To be honest, I'd have been surprised had Andrew written anything other than superlatives. Not only are more than half of the shadcab members Fabians and regular contributors to the magazine and quarterly pamphlets, there are congruences and alignments between the Society and "Starmerism", which is likely to mean the "world's oldest think tank" are the last people about to put the boot in. There are two close affinities they share which, to all intents and purposes,
annexes Starmerism to the Fabian tradition rather than having an identity of its own, apart from media shorthand. For one, both are
entirely patrician. They are the elites, they have the seats in the Commons, and once in government they're the ones who are going to enact change. No one doubts the importance of state power,
least of all the right, but the Fabians actively foreswear anything but the constitutionalist road. Even though (some forms of) extra parliamentary activity is right and proper in the most stuffy political theory, there is no room for this in the Fabian tradition. The Labour Party exists to elect the enlightened reformers who are going to make nice policies, and the labour movement exists to support the Labour Party - an
aristocratic inversion of socialist politics if there ever was one. Set in its context, Keir's
preference for management consultants to advise on party organisation, the internal authoritarianism of banning debates and suspending constituency officers, and his inability to challenge what is and isn't permitted in discussing Coronavirus is all of a piece stamped with Fabian Society branding.

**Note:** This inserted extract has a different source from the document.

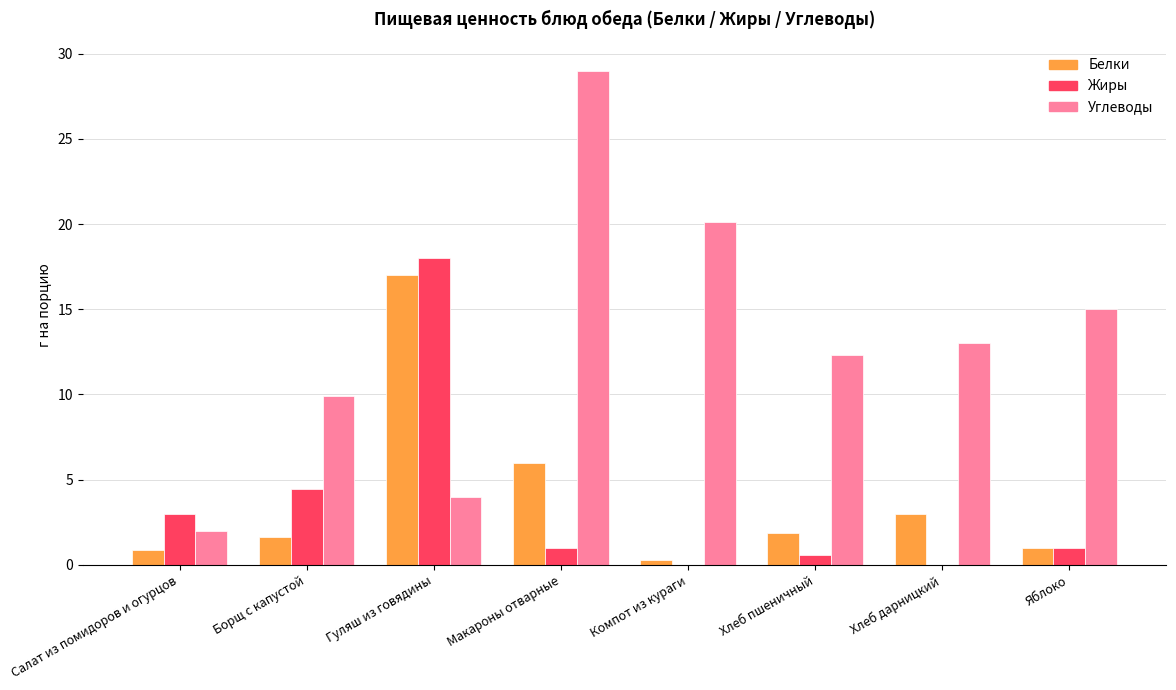

Is the value of Белки at Компот из кураги greater than the value of Углеводы at Компот из кураги?

No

The second issue is inseparable from the first: the absence of hegemony. Because there's no room in Fabianism for struggle other than over the ballot box, Gramsci is a revelation
and an abomination to such politics. There might be lip service paid to aligning Labour with the culture of voters, which is what we're hamfistedly seeing with all the Blue Labour crap, but there is no conception of a class politics (beyond their own
doxa of unthought, middle class and managerialist assumptions), let alone trying to build an alliance on the basis of our interests necessitating a full spectrum struggle in the workplaces, in
the communities, and in wider culture. The job is to present policies, look good in the media, and get people to vote for the party. Granted the absolute privilege this has in the Fabian imagination, it's hardly revelatory they lay the blame for Labour's 2019 defeat on the policy menu in the manifesto than the
substantive other factors. Hence Keir's preference for process criticisms at Prime Minister's Questions, the relentless focus on critiquing "incompetence" over arguing the politics, and the shameless tailing of Marcus Rashford on school meals are all symptomatic of a non-Gramscian approach to politics. Indeed it's an interesting paradox of the Fabian tradition that for all its stress on elite decision-making and getting the enlightened few into the cockpit of government how it fights shy of the business of
political leadership.
It is, of course, possible Labour could win an election on this basis. It's also possible the muscular centrism promised by the Biden administration might find an echo in the barely noticeable twitching of the shadow cabinet. But the problem with Fabianism, and by the practice of Starmerism seen these last nine months, is it privileges a very narrow range of activity. Where Keir Starmer is proving pro-active is in internal party struggles, but the end result is a party retreating from what nourishes it culminating in an empty vessel destined for a buffeting by the winds and random squalls of politics. Sticking to Fabianism is, obviously, what Keir finds comfortable, but for all the talk of seriousness and wanting to win power he is, unknowingly, plodding along the road least likely to get the party there.